## TRY IT
Among the entries that follow, some lines contain the word "optical". Show all of them.

[Data items]
---

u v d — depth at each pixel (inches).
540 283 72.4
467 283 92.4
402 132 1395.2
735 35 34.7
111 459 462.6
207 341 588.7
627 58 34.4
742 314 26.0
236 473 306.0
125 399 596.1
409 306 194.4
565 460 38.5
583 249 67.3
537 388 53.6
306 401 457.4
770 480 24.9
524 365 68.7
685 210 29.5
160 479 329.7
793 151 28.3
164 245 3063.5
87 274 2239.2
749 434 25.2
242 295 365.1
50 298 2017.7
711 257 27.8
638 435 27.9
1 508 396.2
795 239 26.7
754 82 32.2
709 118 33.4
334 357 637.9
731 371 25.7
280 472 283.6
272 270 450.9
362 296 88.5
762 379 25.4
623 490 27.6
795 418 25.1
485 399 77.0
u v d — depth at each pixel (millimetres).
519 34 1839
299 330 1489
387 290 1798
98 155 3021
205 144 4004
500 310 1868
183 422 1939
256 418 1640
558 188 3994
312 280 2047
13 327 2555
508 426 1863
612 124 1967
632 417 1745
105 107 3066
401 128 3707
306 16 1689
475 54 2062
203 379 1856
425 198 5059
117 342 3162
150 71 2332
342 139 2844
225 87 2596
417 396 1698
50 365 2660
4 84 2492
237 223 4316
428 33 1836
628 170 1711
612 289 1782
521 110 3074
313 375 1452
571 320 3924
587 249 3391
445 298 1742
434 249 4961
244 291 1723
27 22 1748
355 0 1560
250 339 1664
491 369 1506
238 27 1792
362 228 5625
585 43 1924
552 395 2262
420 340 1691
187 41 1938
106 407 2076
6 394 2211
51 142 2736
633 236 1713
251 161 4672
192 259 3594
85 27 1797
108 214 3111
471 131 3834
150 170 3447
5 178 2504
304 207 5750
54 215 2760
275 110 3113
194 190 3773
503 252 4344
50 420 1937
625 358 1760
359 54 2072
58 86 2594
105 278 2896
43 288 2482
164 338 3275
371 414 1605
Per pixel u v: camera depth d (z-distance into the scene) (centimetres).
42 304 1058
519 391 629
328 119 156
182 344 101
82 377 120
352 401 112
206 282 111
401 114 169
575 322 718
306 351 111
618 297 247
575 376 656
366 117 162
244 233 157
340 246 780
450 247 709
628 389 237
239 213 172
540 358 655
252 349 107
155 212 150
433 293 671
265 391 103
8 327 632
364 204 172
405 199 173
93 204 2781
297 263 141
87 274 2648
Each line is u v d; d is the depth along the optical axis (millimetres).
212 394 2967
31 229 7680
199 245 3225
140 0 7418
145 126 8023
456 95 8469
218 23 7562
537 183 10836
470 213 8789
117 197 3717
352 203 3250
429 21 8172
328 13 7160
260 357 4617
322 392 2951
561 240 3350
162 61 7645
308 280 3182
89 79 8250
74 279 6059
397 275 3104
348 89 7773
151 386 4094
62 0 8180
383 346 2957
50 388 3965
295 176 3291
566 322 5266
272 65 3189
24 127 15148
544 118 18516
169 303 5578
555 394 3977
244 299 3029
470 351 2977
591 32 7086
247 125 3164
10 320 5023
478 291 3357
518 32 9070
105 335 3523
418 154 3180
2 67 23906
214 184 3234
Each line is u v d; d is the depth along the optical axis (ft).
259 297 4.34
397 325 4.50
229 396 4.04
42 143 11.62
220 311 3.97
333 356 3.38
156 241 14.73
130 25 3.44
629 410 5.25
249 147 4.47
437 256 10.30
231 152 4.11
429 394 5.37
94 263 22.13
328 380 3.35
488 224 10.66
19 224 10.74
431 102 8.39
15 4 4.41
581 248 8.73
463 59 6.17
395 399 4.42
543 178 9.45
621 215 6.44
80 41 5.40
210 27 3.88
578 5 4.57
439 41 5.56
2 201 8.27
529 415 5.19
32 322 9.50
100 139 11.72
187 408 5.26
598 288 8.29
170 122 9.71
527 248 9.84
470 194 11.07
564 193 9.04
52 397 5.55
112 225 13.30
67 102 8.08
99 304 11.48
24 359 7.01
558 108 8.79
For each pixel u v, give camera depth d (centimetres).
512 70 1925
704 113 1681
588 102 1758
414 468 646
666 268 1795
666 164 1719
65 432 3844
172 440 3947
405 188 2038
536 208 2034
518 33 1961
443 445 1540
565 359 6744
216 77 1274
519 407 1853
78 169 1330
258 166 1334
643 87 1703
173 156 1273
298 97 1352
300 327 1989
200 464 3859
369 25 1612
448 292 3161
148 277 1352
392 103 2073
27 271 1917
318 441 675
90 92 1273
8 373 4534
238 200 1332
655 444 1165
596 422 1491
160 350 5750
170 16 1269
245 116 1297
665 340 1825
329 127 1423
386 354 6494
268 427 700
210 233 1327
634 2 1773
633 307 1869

---

## YOUR RESPONSE
Each line is u v d; d is the depth along the optical axis (millimetres).
Each line is u v d; d is the depth along the optical axis (ft).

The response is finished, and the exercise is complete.